Business, Coca/Cocaine, Crime, Law & Justice, Mining

U.S. Unblocks Gold Mining Firm Comarsa’s Bank Account

The United States government has unblocked the U.S. bank account of a family-owned gold mining company in Peru that had alleged links to drug trafficking, RPP radio reported.

Alfredo Sanchez Miranda, a member of Peru’s Sanchez Paredes family, investigated over many years for drug-related allegations, said that the family was able to prove that mining company Comarsa is legitimate, and not set up to support a drug business.  He said that Comarsa will be able to continue with gold production and exports.

“This is a vindication for our company,” Sanchez Miranda said. He blamed the seizure of the company’s funds in October on “irresponsible civil servants who are now trying to justify what they did.”

In October, Manhattan U.S. Attorney Preet Bharara said seizure warrants were issued in September 2012 for the U.S. bank accounts that were used by members of the Sanchez Paredes family to launder proceeds from cocaine trafficking.

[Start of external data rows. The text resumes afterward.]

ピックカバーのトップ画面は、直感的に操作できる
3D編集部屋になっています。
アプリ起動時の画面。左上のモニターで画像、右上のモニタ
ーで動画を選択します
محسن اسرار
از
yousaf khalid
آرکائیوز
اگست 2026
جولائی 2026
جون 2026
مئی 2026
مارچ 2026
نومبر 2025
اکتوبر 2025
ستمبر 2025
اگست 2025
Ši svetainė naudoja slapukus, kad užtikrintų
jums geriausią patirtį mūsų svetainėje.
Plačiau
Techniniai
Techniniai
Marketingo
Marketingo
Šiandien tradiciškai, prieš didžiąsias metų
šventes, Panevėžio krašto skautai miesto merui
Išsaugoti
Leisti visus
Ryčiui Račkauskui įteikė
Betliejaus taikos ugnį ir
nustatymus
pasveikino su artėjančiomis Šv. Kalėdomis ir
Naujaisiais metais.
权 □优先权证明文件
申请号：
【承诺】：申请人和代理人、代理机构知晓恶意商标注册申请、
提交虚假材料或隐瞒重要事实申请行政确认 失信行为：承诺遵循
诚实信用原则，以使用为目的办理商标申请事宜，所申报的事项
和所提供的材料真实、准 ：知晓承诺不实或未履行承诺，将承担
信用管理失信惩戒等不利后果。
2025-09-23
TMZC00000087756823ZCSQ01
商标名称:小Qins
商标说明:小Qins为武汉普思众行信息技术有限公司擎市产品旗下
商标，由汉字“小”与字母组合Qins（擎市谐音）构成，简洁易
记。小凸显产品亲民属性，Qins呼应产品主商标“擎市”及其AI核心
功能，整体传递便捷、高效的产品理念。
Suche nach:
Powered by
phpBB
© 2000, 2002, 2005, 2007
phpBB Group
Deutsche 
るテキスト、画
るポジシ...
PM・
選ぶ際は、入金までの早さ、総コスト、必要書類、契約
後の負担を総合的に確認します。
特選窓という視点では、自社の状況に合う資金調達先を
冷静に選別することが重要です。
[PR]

Authorities believe the family has used mining companies, farms, real estate investments, transportation firms and others to launder profits from drug production and trafficking. The Peruvian Attorney General’s office pointed to two mining companies owned by the family, Compañía Minera Aurifera Santa Rosa SA, known as Comarsa, and Compañía Minera San Simon, which are suspected of being used as fronts in manufacturing cocaine.

The Sanchez Paredes family is led by the patriarch Manuel Sanchez Paredes, uncle to Alfredo Sanchez Miranda, and has been investigated for money laundering and drug trafficking for more than two decades. In 1987, a brother to Manuel was murdered in Mexico allegedly in a drug-related power struggle.